Another shrug workout with a barbell is the best trap exercise for muscle building. Overhead barbell shrug isolates your trapezius muscles and strengthens your muscles. This isolation workout is an intermediate level workout. To build power and strength you can perform this workout.
Targeted muscles- Traps muscles
Complete 2 sets of 10, 8 reps each.
Dumbbell shrug is one of the best trap exercises to get stronger traps. This exercise works on your upper and middle trapezius muscles. It also improves the stability of your body. To make this exercise more effective follow low weights with more reps rule.
Targeted muscles- Upper and middle trapezius.
Complete 3 sets of 15, 12, 10 reps each.
An amazing exercise to train your shoulders and back muscles properly. Dumbbell overhead carry works on your traps and shoulder muscles. Also helps in increasing strength and hypertrophy of your body.

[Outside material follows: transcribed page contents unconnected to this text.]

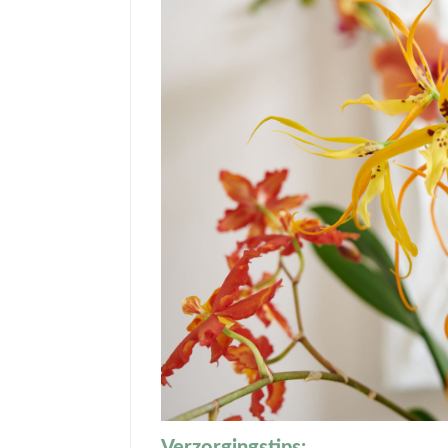
Verzorgingstips: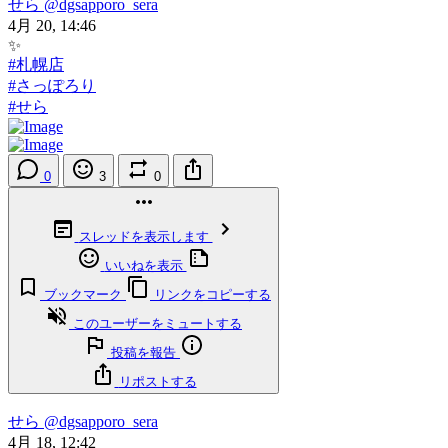
せら
@dgsapporo_sera
4月 20, 14:46
✨
#札幌店
#さっぽろり
#せら
0
3
0
スレッドを表示します
いいねを表示
ブックマーク
リンクをコピーする
このユーザーをミュートする
投稿を報告
リポストする
せら
@dgsapporo_sera
4月 18, 12:42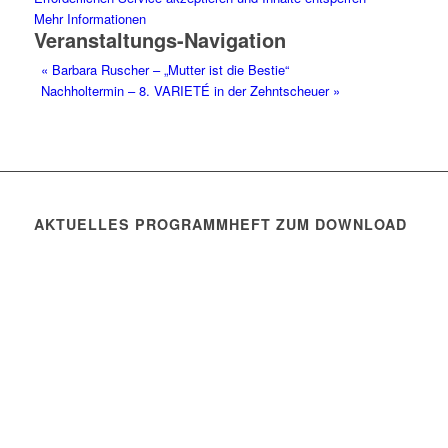
Mehr Informationen
Veranstaltungs-Navigation
«
Barbara Ruscher – „Mutter ist die Bestie“
Nachholtermin – 8. VARIETÉ in der Zehntscheuer
»
AKTUELLES PROGRAMMHEFT ZUM DOWNLOAD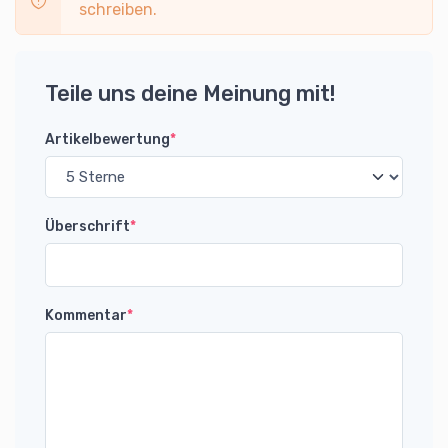
schreiben.
Teile uns deine Meinung mit!
Artikelbewertung
*
Überschrift
*
Kommentar
*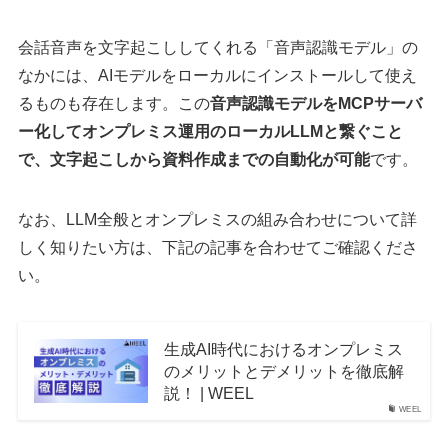
会話音声を文字起こししてくれる「音声認識モデル」の
なかには、AIモデルをローカルにインストールして使え
るものも存在します。この
音声認識モデルをMCPサーバ
ー化してオンプレミス運用のローカルLLMと繋ぐこと
で、文字起こしから資料作成までの自動化が可能
です。
なお、LLM全般とオンプレミスの組み合わせについて詳
しく知りたい方は、下記の記事を合わせてご確認くださ
い。
生成AI時代におけるオンプレミス
のメリットとデメリットを徹底解
説！ | WEEL
WEEL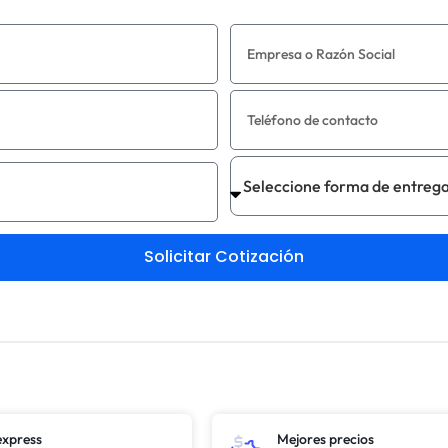
Solicitar Cotización
express
Mejores precios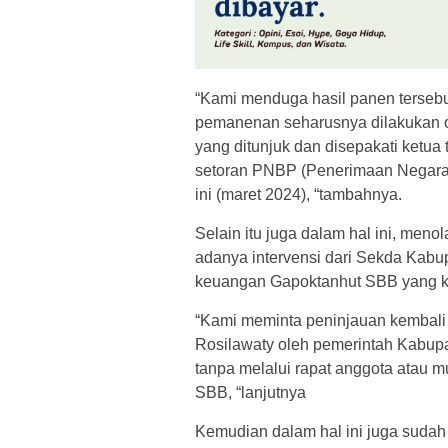
“Kami menduga hasil panen tersebut
pemanenan seharusnya dilakukan o
yang ditunjuk dan disepakati ketu
setoran PNBP (Penerimaan Negara B
ini (maret 2024), “tambahnya.
Selain itu juga dalam hal ini, meno
adanya intervensi dari Sekda Kab
keuangan Gapoktanhut SBB yang ka
“Kami meminta peninjauan kembali 
Rosilawaty oleh pemerintah Kabu
tanpa melalui rapat anggota atau 
SBB, “lanjutnya
Kemudian dalam hal ini juga sudah 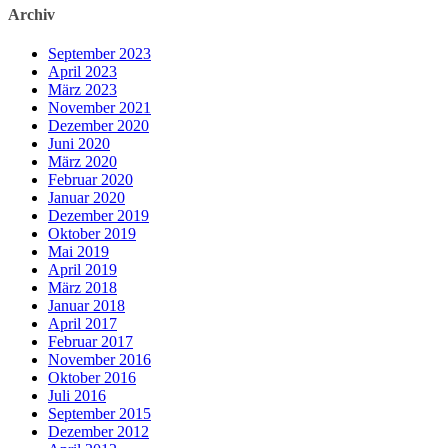
Archiv
September 2023
April 2023
März 2023
November 2021
Dezember 2020
Juni 2020
März 2020
Februar 2020
Januar 2020
Dezember 2019
Oktober 2019
Mai 2019
April 2019
März 2018
Januar 2018
April 2017
Februar 2017
November 2016
Oktober 2016
Juli 2016
September 2015
Dezember 2012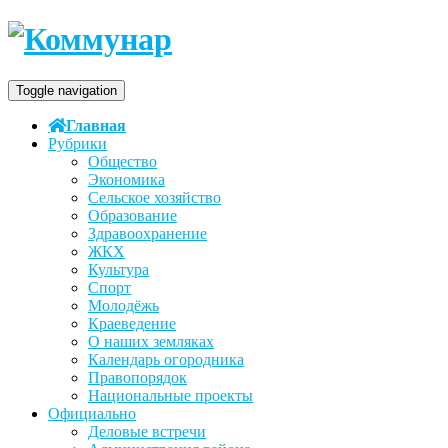
Toggle navigation
Главная
Рубрики
Общество
Экономика
Сельское хозяйство
Образование
Здравоохранение
ЖКХ
Культура
Спорт
Молодёжь
Краеведение
О наших земляках
Календарь огородника
Правопорядок
Национальные проекты
Официально
Деловые встречи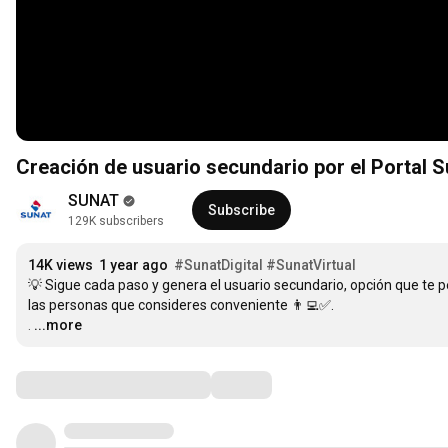
Creación de usuario secundario por el Portal S
SUNAT
Subscribe
129K subscribers
14K views
1 year ago
#SunatDigital
#SunatVirtual
💡 Sigue cada paso y genera el usuario secundario, opción que te p
las personas que consideres conveniente 👨‍💻✅.

.
…
...more
Comments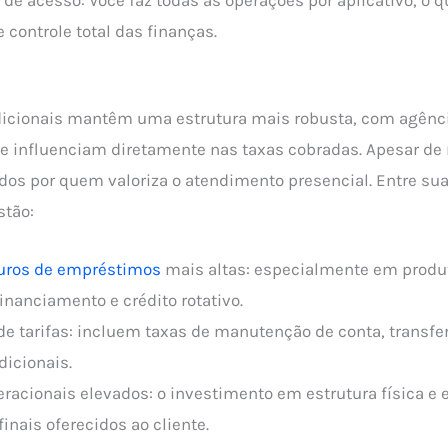
e controle total das finanças.
dicionais mantêm uma estrutura mais robusta, com agênci
ue influenciam diretamente nas taxas cobradas. Apesar de 
idos por quem valoriza o atendimento presencial. Entre sua
stão:
juros de empréstimos
mais altas: especialmente em prod
financiamento e crédito rotativo.
e tarifas: incluem taxas de manutenção de conta, transfe
dicionais.
racionais elevados: o investimento em estrutura física e
finais oferecidos ao cliente.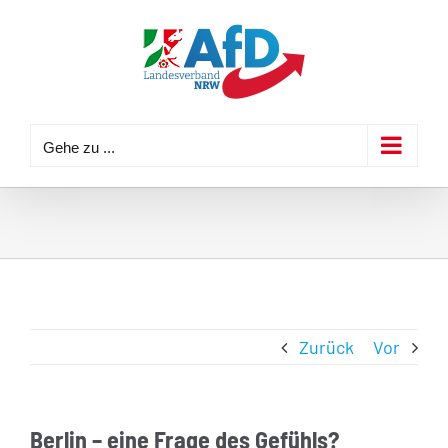
Zum
Inhalt
springen
Gehe zu ...
Zurück
Vor
Berlin – eine Frage des Gefühls?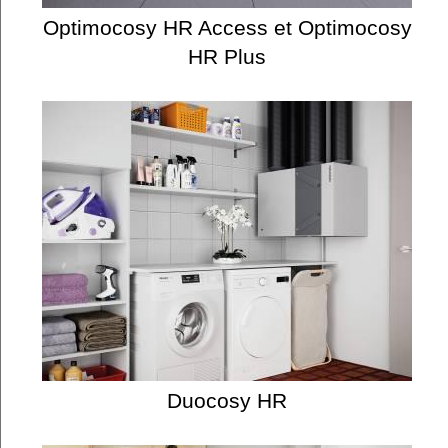
Optimocosy HR Access et Optimocosy
HR Plus
Duocosy HR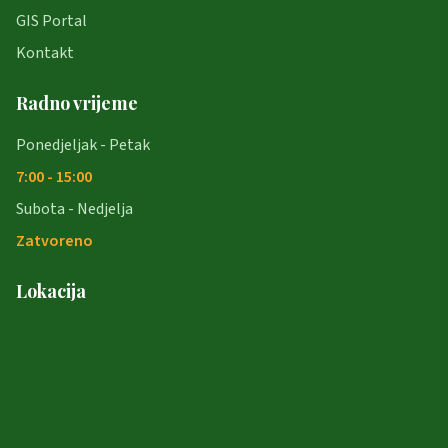
GIS Portal
Kontakt
Radno vrijeme
Ponedjeljak - Petak
7:00 - 15:00
Subota - Nedjelja
Zatvoreno
Lokacija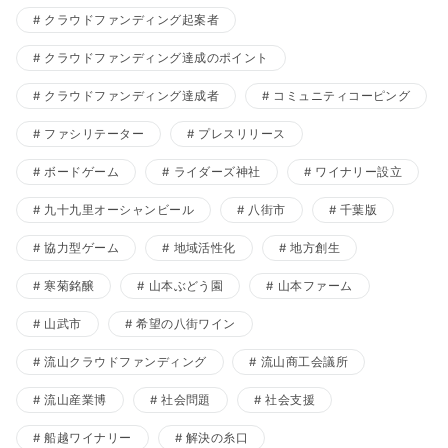
クラウドファンディング起案者
クラウドファンディング達成のポイント
クラウドファンディング達成者
コミュニティコーピング
ファシリテーター
プレスリリース
ボードゲーム
ライダーズ神社
ワイナリー設立
九十九里オーシャンビール
八街市
千葉版
協力型ゲーム
地域活性化
地方創生
寒菊銘醸
山本ぶどう園
山本ファーム
山武市
希望の八街ワイン
流山クラウドファンディング
流山商工会議所
流山産業博
社会問題
社会支援
船越ワイナリー
解決の糸口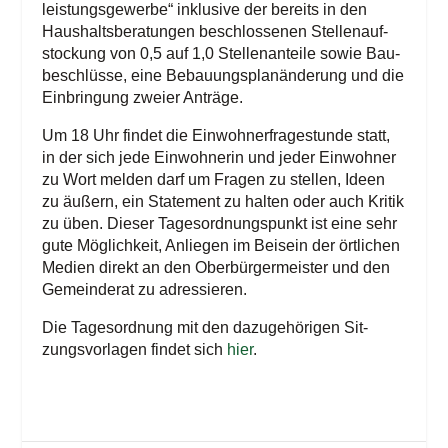
leis­tungs­ge­wer­be“ inklu­si­ve der bereits in den
Haus­halts­be­ra­tun­gen beschlos­se­nen Stel­len­auf­
sto­ckung von 0,5 auf 1,0 Stel­len­an­tei­le sowie Bau­
be­schlüs­se, eine Bebau­ungs­plan­än­de­rung und die
Ein­brin­gung zwei­er Anträge.
Um 18 Uhr fin­det die Ein­woh­ner­fra­ge­stun­de statt,
in der sich jede Ein­woh­ne­rin und jeder Ein­woh­ner
zu Wort mel­den darf um Fra­gen zu stel­len, Ideen
zu äußern, ein State­ment zu hal­ten oder auch Kri­tik
zu üben. Die­ser Tages­ord­nungs­punkt ist eine sehr
gute Mög­lich­keit, Anlie­gen im Bei­sein der ört­li­chen
Medi­en direkt an den Ober­bür­ger­meis­ter und den
Gemein­de­rat zu adressieren.
Die Tages­ord­nung mit den dazu­ge­hö­ri­gen Sit­
zungs­vor­la­gen fin­det sich
hier
.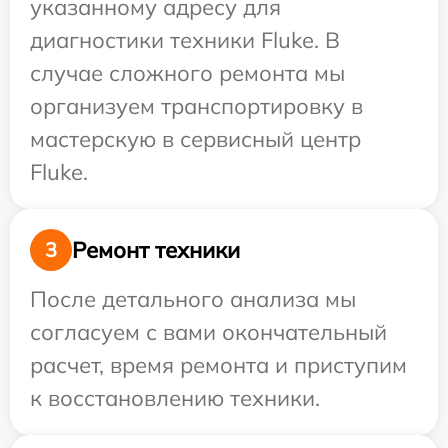
указанному адресу для
диагностики техники Fluke. В
случае сложного ремонта мы
организуем транспортировку в
мастерскую в сервисный центр
Fluke.
Ремонт техники
3
После детального анализа мы
согласуем с вами окончательный
расчет, время ремонта и приступим
к восстановлению техники.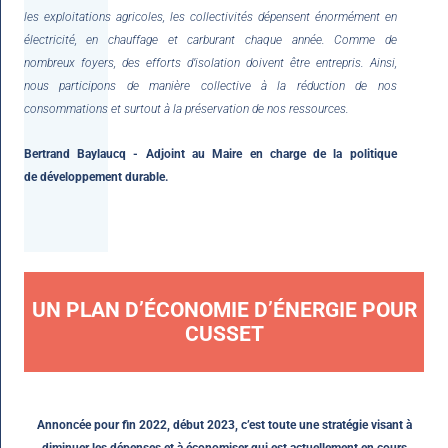
les exploitations agricoles, les collectivités dépensent énormément en
électricité, en chauffage et carburant chaque année. Comme de
nombreux foyers, des efforts d’isolation doivent être entrepris. Ainsi,
nous participons de manière collective à la réduction de nos
consommations et surtout à la préservation de nos ressources.
Bertrand Baylaucq - Adjoint au Maire en charge de la politique
de développement durable.
UN PLAN D’ÉCONOMIE D’ÉNERGIE POUR
CUSSET
Annoncée pour fin 2022, début 2023, c’est toute une stratégie visant à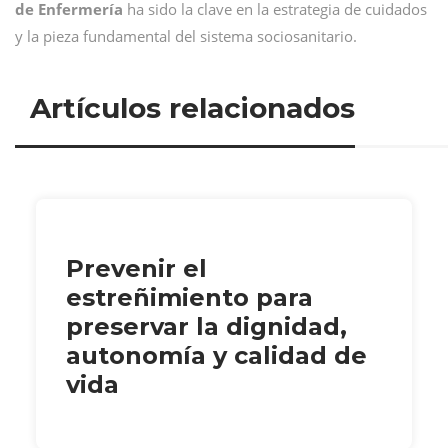
de Enfermería
ha sido la clave en la estrategia de cuidados
y la pieza fundamental del sistema sociosanitario.
Artículos relacionados
Prevenir el
estreñimiento para
preservar la dignidad,
autonomía y calidad de
vida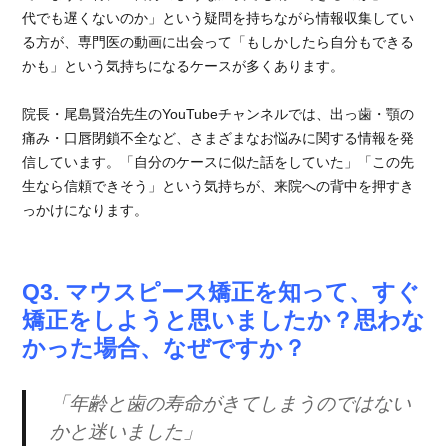
代でも遅くないのか」という疑問を持ちながら情報収集してい
る方が、専門医の動画に出会って「もしかしたら自分もできる
かも」という気持ちになるケースが多くあります。
院長・尾島賢治先生のYouTubeチャンネルでは、出っ歯・顎の
痛み・口唇閉鎖不全など、さまざまなお悩みに関する情報を発
信しています。「自分のケースに似た話をしていた」「この先
生なら信頼できそう」という気持ちが、来院への背中を押すき
っかけになります。
Q3. マウスピース矯正を知って、すぐ
矯正をしようと思いましたか？思わな
かった場合、なぜですか？
「年齢と歯の寿命がきてしまうのではない
かと迷いました」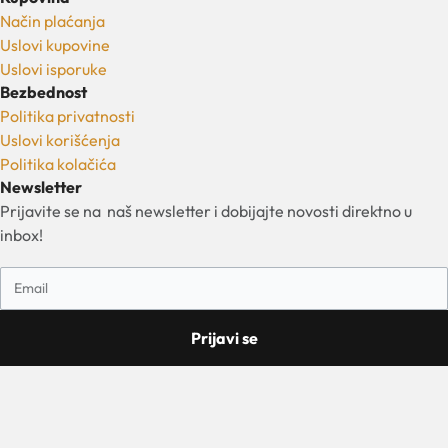
Način plaćanja
Uslovi kupovine
Uslovi isporuke
Bezbednost
Politika privatnosti
Uslovi korišćenja
Politika kolačića
Newsletter
Prijavite se na naš newsletter i dobijajte novosti direktno u
inbox!
Prijavi se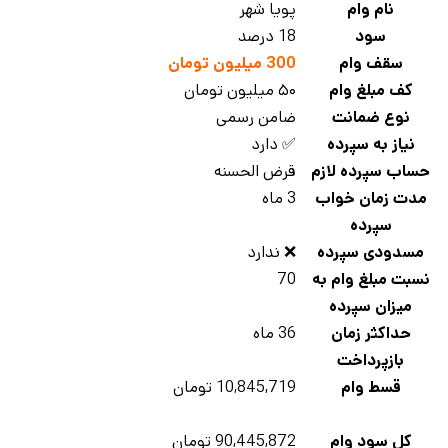
نام وام
پویا شهر
سود
18 درصد
سقف وام
300 میلیون تومان
کف مبلغ وام
۵۰ میلیون تومان
نوع ضمانت
ضامن رسمی
نیاز به سپرده
✅ دارد
حساب سپرده لازم
قرض الحسنه
مدت زمان خواب
3 ماه
سپرده
مسدودی سپرده
❌ ندارد
نسبت مبلغ وام به
70
میزان سپرده
حداکثر زمان
36 ماه
بازپرداخت
قسط وام
10,845,719 تومان
کل سود وام
90,445,872 تومان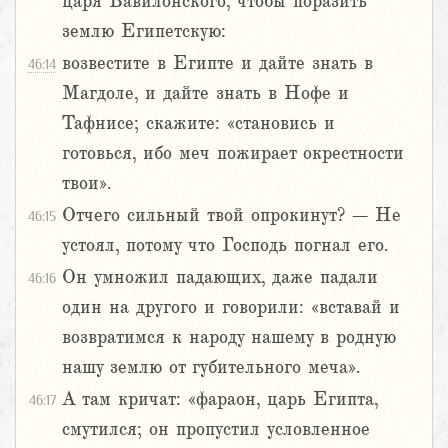
царя Вавилонского, чтобы поразить
землю Египетскую:
возвестите в Египте и дайте знать в
46:14
Магдоле, и дайте знать в Нофе и
Тафнисе; скажите: «становись и
готовься, ибо меч пожирает окрестности
твои».
Отчего сильный твой опрокинут? – Не
46:15
устоял, потому что Господь погнал его.
Он умножил падающих, даже падали
46:16
один на другого и говорили: «вставай и
возвратимся к народу нашему в родную
нашу землю от губительного меча».
А там кричат: «фараон, царь Египта,
46:17
смутился; он пропустил условленное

Try this different workout to get bigger and stronger traps.
Targeted muscles- Traps, shoulders, and triceps, etc.
Barbell behind the back is another effective trap exercises that will help you get massive traps. It works on your upper back and traps muscles and also improves your stability. Here is a proper tutorial for this workout.
Targeted muscles- Upper back and traps muscles.
Complete 3 sets of 12, 10, 8 reps each.
In this article, we have briefly explained about the 10 best traps exercises for massive gains. Includes all exercises to get bigger and stronger traps. Follow this effective program with full intensity for at least 4 weeks to see results. All the best and stay strong. Buildingbeast.